As we turn into Sharia el Bustan I am thinking that I must
discuss contraception with Ruby. I never had such a conversation with Lesley. Or if I did I have forgotten it, along with everything else. Maybe I can be a better grandmother than I was a mother.

Maybe it is the recognition that there is still something I can learn how to be that makes me suddenly feel so buoyant.
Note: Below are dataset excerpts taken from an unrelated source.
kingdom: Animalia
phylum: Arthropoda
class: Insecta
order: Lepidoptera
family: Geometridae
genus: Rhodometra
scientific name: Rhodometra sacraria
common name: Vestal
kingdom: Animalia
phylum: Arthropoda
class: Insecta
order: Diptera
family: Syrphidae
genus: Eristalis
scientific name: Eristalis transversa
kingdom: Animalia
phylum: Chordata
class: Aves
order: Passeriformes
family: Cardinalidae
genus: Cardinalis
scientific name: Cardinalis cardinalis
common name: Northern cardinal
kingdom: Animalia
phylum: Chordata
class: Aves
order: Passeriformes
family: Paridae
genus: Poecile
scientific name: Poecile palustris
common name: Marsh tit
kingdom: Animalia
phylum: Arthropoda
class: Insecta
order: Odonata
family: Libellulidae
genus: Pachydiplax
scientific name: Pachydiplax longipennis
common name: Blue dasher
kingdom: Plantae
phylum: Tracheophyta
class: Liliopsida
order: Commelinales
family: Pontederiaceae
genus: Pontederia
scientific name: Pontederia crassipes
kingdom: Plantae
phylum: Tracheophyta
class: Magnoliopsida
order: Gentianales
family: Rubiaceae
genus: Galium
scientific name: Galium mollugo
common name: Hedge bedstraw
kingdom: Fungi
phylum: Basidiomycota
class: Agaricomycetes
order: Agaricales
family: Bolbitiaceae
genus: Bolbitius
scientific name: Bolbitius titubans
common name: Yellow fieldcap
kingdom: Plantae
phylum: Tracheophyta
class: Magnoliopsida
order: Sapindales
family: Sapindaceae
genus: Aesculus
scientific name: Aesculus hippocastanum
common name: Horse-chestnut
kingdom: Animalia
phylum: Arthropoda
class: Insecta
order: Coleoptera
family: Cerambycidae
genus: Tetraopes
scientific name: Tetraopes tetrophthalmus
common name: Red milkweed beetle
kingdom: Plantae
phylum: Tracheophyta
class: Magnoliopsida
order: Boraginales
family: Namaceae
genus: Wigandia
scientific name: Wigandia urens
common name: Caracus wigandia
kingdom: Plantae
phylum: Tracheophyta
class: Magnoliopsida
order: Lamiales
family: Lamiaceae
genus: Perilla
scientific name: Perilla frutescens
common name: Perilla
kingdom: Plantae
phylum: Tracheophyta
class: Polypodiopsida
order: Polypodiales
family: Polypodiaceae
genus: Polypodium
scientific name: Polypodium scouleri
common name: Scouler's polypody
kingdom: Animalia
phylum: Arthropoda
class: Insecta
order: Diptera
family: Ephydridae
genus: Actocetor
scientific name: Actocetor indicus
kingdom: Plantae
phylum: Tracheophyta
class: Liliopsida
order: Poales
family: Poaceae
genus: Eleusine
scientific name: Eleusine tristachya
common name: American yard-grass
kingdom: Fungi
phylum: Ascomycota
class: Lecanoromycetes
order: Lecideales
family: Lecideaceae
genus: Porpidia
The shop windows glitter with clothes and furnishings exactly like those in shopping streets in every other city in the world. These boys – what were they called? – are proud of Cairo’s modernity, but I miss the horse-drawn caleches, the plodding donkeys, old smells of animal dung and diesel fumes and dust roughly laid with water. Just down the next street was Sidiq Travel. Xan and I carried our
Queen Mary
trophy along this road.

As we pass out into Talaat Harb the lights are coming on in the government buildings. Avoiding the feeder road for the Tahrir Bridge the boy swings the car left down the Corniche and a minute later we pass in front of the walls of the embassy. Once, the gardens stretched down to the bank of the Nile. Here are the trees that shaded the afternoon tea parties of my childhood. I half turn to tell Ruby this but she and the boy are murmuring together, deaf to everything else.

Now we turn left again. I know these shuttered, curving streets so well.

The boy raises one eyebrow at me and I nod.

He has me neatly pigeon-holed. He knows Garden City is where I lived, it is where most of us British lived in those days. Tended gardens, elaborate wrought-iron gates and grilles, ceiling fans turning the humid air in the afternoons. The car rolls slowly past the ghosts, past the blind windows that shield more recent histories.

I am glad when we emerge again into Qasr el Aini and this time head over the bridge. The sun is going down, and
coloured lights glimmer in the river water as we reach the island.

The big trees still shade the club grounds, and the racetrack and the polo ground, but now the branches only partly obscure the light-pocked cubes and rectangles of drab apartment blocks on the western bank. Sixty years ago there were fields and canals on the far side, with ploughs drawn by gaunt buffalo, and villages of mud houses. Now the sprawl reaches almost all the way to Giza.

‘I have forgotten your name. Forgive me?’ I say to the driver.

He flips me a smile. A flirtatious smile, for God’s sake. ‘Nafouz. What is yours?’

‘Doctor Black.’

‘You are medical doctor?’

‘I was. I am retired now.’

Nafouz purses his lips to show me that he is impressed. ‘I am taxi driver only but my brother Ash is working in hospital, operating switchboard.’

‘You both speak good English.’

‘We try,’ Nafouz agrees. ‘We learn.’

The layout of these Gezira streets is familiar, the buildings less so. The ugly lattice of the Cairo Tower looms on one side, on the other is the wall of lush trees that shade the club grounds. Nafouz turns left and we approach the gates. Sixty years drop away and I am in a taxi on my way to meet Xan.

‘Stop. I want to get out for a minute.’

I step out into the dusk. The gates are the same but there is a gatekeeper in a kiosk now and a striped pole to be raised and lowered. A long line of cars stretches back from the barrier, mostly shiny German-made cars; members of today’s Gezira Club are queueing up for admission. I remember cotton sundresses and shady hats, uniforms and cocktails and the
plock
of tennis balls, Xan waiting for me in the bar as I arrived from a day’s work at my desk in Roddy Boy’s outer office.

Xan saying, ‘Darling, let’s have a drink. I’ve got to go away again tomorrow. It’s a bit of a bore, isn’t it?’

‘Yes, Madam?’

The gatekeeper calls out to me, and a man in a dark business suit raises the electric window of his BMW as it glides through the gates. The next car in line rolls forward.

‘Yes, Madam?’

‘I … nothing. I’m sorry. A mistake.’

What was I looking for? All the businessmen and chic women and obedient children in these cars are Egyptian. The enclave of empire that I knew, the shady mown-grass sanctuary of British assumptions and attitudes, vanished long ago. The people are all dead. I am still here but I am as much of an anachronism as tea dances and air raid warnings.

I am still here.

Instead of making me sad, the thought fills me with a sudden reckless appetite. Through the window of the taxi I can see the white oval of Ruby’s face, watching me.